Em segundo: pensando por vias estratégicas e desconfiadas, acho que é mais fácil a vocês, empregadores daquele homem, o penalizarem do que penalizar-se pelo que ele mesmo disse. Imagino que seja mais fácil reconhecer a culpa no trabalhador do que em tudo o que a igreja contribuiu para a perseguição dos terreiros e da religiosidade preta, do saber negro que, ao mesmo tempo, é solo daí e faz com que alguns temam o chão donde se ergue o edifício chamado cristianismo. Com certeza seria o mais fácil: vocês teriam respaldo da sociedade ao demitir alguém da classe trabalhadora por ter falado algum absurdo. Nós costumamos pôr todos esses problemas sob responsabilidade da moralidade individual, e pouco sob a complexa e depressiva responsabilidade do curso das batalhas de nossa história, o que seria muito mais difícil; seria algo que talvez nos poria em depressão num primeiro momento, ao invés de nos oferecer respostas imediatas.

Muito difícil que eu não diga, nesse momento em que falo sobre o que ao mesmo tempo pavimenta e amedronta o cristianismo, de que me fizeram crer que a miscigenação afetou duas coisas européias: a gramática e a bíblia. Aí, o solo de que tenho falado, o solo preto do cristianismo: a religiosidade cristã, assim como a língua portuguesa, já não é a mesma nesse país em relação aos outros países cristolusófonos. As contribuições negras – que vejo como contribuições, mesmo que outros vejam como profanações – são imprescindíveis para o exercício da fé cristã neste chão. Não tanto por serem caras – já percebi que perseguem qualquer coisinha de espiritualidade negra que adentre os templos mais pomposos. Mas por serem inescapáveis: pouco se sabe o que rezaríamos se, subitamente, nos tornássemos europeus amanhã.

Assim como o idioma que mudou por cada mulher negra que segurou e amamentou todo o país, ensinando aos pequenos ouvidos o português do porvir colonial, a religião não é o um, não há sua pureza. Ainda assim há o medo regulador, o mais importante para se esteja sempre separado o cristianismo e o candomblé, com um acima e outro abaixo, respectivamente. Por isso a igreja, na sua face perversa, fala pela boca do trabalhador quando eu entro de branco no Mosteiro de São Bento. É a catequese, a missão jesuíta, o epistemicídio falando comigo. É a manutenção da branquitude me dando as cartas do jogo. Mas nisso me imaginei sendo como uma borracha, ou um liquid paper, quando aí cheguei. Estranho se ver como um apagador desses, mas foi assim mesmo comigo: me vi preenchendo de branco as páginas já tão cheias de letras da bíblia. Enchendo-as do branco mais escurecido que eu já pude conceber.

● ● ● ● ●

- [TAREFAS DO EXERCÍCIO]
a: De acordo com o texto sobre o cristianismo e a religiosidade negra, quais duas coisas europeias a miscigenação teria afetado?
b: Escreva a continuação do texto sobre o cristianismo e a religiosidade negra a partir do ponto em que ele termina.

- [MATERIAL FORNECIDO]

● ● ● ● ●

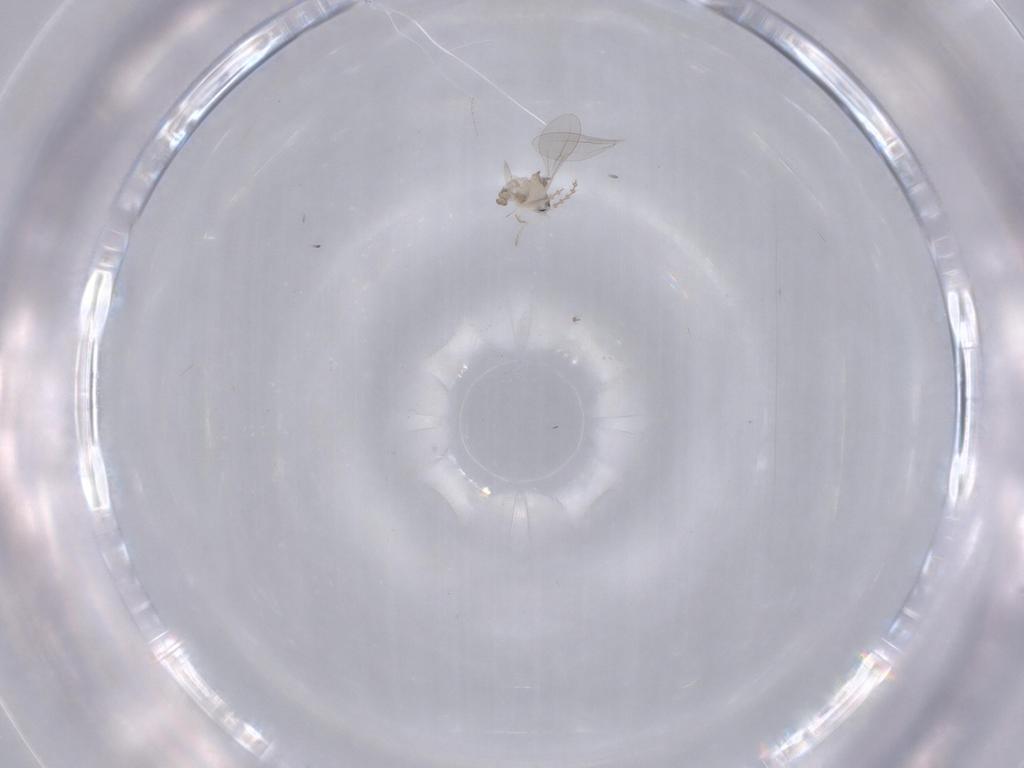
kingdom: Animalia
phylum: Arthropoda
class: Insecta
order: Diptera
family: Cecidomyiidae
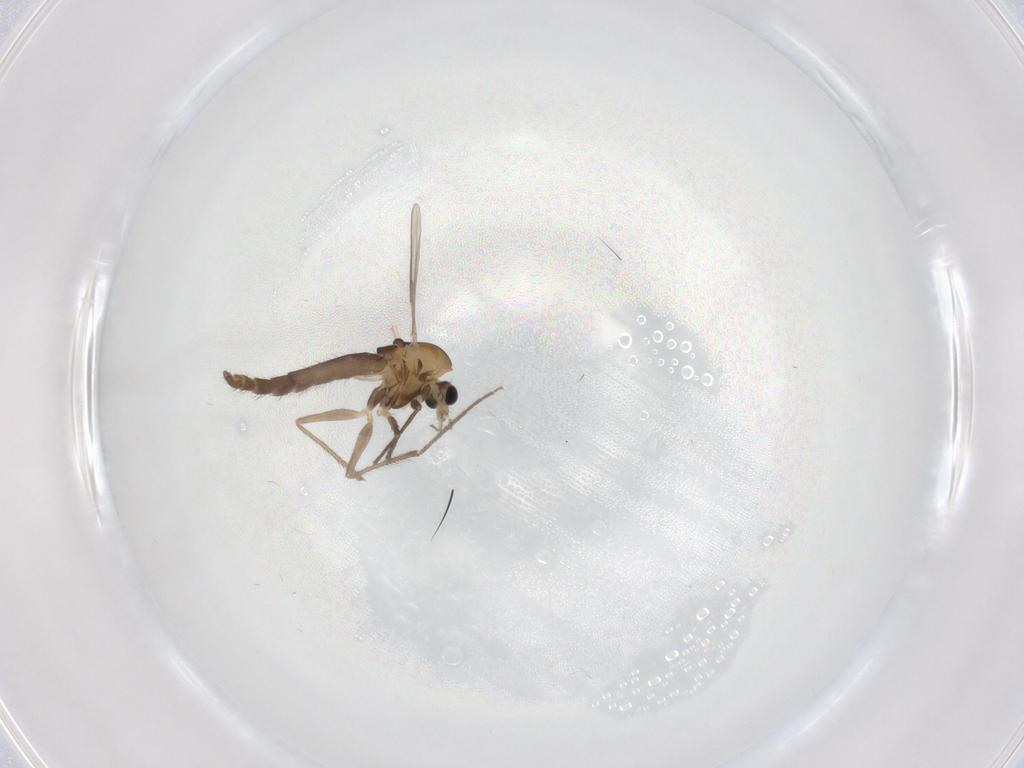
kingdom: Animalia
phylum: Arthropoda
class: Insecta
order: Diptera
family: Chironomidae
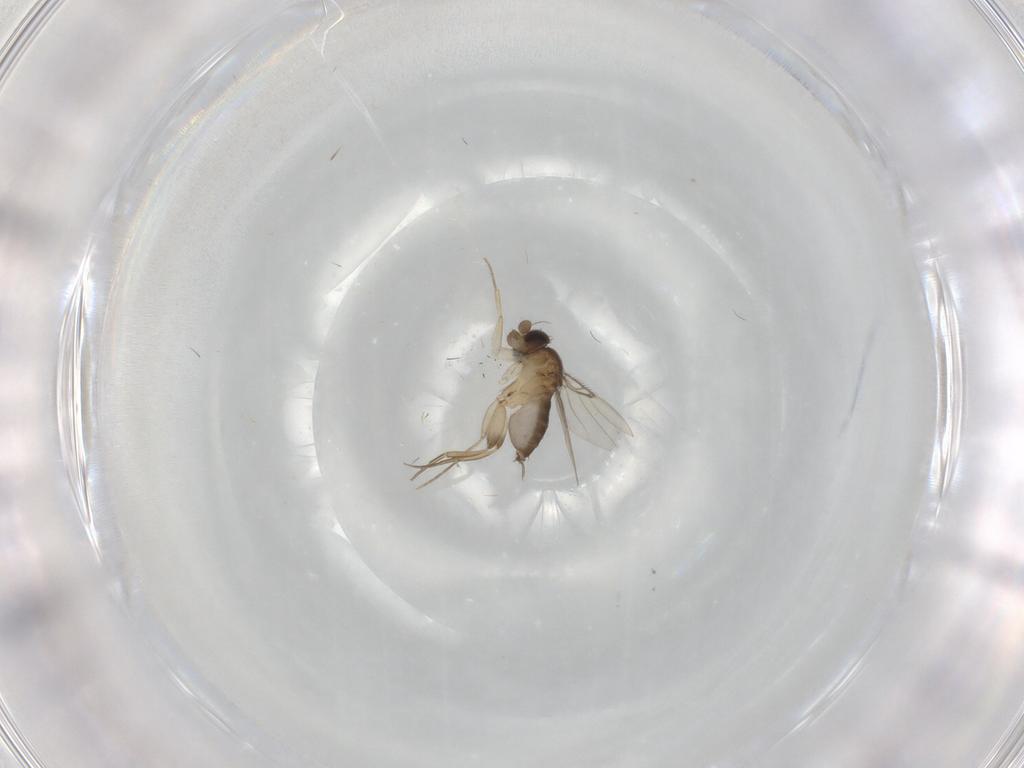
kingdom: Animalia
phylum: Arthropoda
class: Insecta
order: Diptera
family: Phoridae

● ● ● ● ●

- [RESPOSTAS FORNECIDAS]
a: A gramática e a bíblia.

b:
Olha, eu acho que venho lhes dizer de tudo isso por uma falta que se abate em meu peito. Já comentei sobre isso com minhas companheiras de mestrado, com meus amigos, com minhas amigas, com tantas pessoas, e um silêncio se mantém. Uma amiga negra insinuou qualquer coisa mais ruidosa quando disse, sem muito contextualizar, que os negros se vestiam de branco para as guerras. Por outro lado, há o significado da palavra trégua, atrelado ao branco das bandeiras brancas quando flamulando nos campos de batalha.

Essa carta nada mais tem a dizer. Eu digo: eu não tenho nada mais a dizer por esta carta. A envio na vontade de dotar de mais significado esses acontecimentos comigo e minhas vestes brancas do que o estranho vazio que sinto, que talvez seja um vazio irreparável, de algo que se perdeu, de algo que eu não possa mais contar. Por outro lado, digo que tenho conversado mais sobre a umbanda, que tenho conhecido mais a umbanda, e, ouvindo mais umbandistas, tomei hoje a lição de que se usa o branco nas casas, e de que seus fiéis o usam, para receber de outros, encarnados ou não. Que a assistência se veste de branco para receber como consulente e como quem acolhe, que a parte mais importante no corpo dos médiuns é o ouvido, que a cor branca recebe a cor luz de todos os espectros e a reflete. Isso tem a ver com o que busco aqui. É importante que esse texto seja uma carta, afinal. Só aí há a possibilidade de uma réplica, quiçá de uma conversa. Só aí poderia, ainda que somente nas minhas expectativas, receber vocês.

Por isso, por sua caixa postal aberta, agradeço muito. Mesmo.

Daqui, com amor,

Jandir Jr.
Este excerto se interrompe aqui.